Health
Metallic nanoparticles injected into the retina partly restored vision in blind mice and could work as a treatment for conditions that damage light-sensitive cells in the eye
By Carissa Wong
Damage to the retina at the back of the eye can lead to blindness
BSIP SA/Alamy
A retinal implant has partly restored vision in blind mice, suggesting it could one day benefit people with conditions such as age-related macular degeneration, which involves a progressive loss of light-sensitive cells from the retina.
Shuiyuan Wang at Fudan University in China and his colleagues designed a retinal prosthesis made of metallic nanoparticles that can take over the function of lost retinal cells, turning light into electrical signals that can be transmitted to the brain through nerves.

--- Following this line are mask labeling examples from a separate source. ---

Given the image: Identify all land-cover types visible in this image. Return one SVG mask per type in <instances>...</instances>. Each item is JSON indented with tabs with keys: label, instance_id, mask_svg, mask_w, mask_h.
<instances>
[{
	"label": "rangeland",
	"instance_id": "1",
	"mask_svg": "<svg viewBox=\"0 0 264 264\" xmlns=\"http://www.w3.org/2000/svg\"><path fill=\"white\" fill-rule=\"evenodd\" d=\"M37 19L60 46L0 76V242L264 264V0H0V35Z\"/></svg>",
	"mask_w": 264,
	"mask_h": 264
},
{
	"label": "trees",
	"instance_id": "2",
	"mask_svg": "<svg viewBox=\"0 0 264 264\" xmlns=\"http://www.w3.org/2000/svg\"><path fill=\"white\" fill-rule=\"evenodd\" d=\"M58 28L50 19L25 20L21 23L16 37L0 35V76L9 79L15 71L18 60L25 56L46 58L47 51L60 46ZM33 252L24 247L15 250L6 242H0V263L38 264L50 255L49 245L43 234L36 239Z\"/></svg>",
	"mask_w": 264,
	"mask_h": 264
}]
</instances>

To test the prosthesis, the team injected the particles into the retinas of mice that had been genetically engineered to develop near-complete blindness.
The researchers restricted the animals’ access to water for three days, doing the same for mice with typical vision and blind mice without the prosthesis. Next, they trained all the mice to touch a 6-centimetre-wide circle on a screen if they wanted water.
After training, all of the mice completed 40 test trials each. Mice with complete vision were successful at pressing the button 78 per cent of the time. Those with implants succeeded 68 per cent of the time, while untreated blind mice managed it only 27 per cent of the time. “It’s a very clear effect,” says Patrick Degenaar at Newcastle University in the UK, who wasn’t involved in the study.
Two months later, the researchers found minimal signs of toxicity in the eyes of mice with the implants – but longer-term safety data is needed, says Degenaar. “To get this to clinic, you’re going to have to do a long-term animal trial for about five years,” he says.
“People with age-related macular degeneration and retinitis pigmentosa could benefit from [the prosthetic],” says Leslie Askew at the University of Surrey, UK, who wasn’t involved in the study.
Degenaar says it will be difficult to justify the approach in people with age-related macular degeneration, however, as they usually have a level of sight that wouldn’t be worth risking by implanting the prosthetic.
What’s more, mice have much poorer vision than humans, so it is unclear how this might benefit people until clinical trials are done, he says.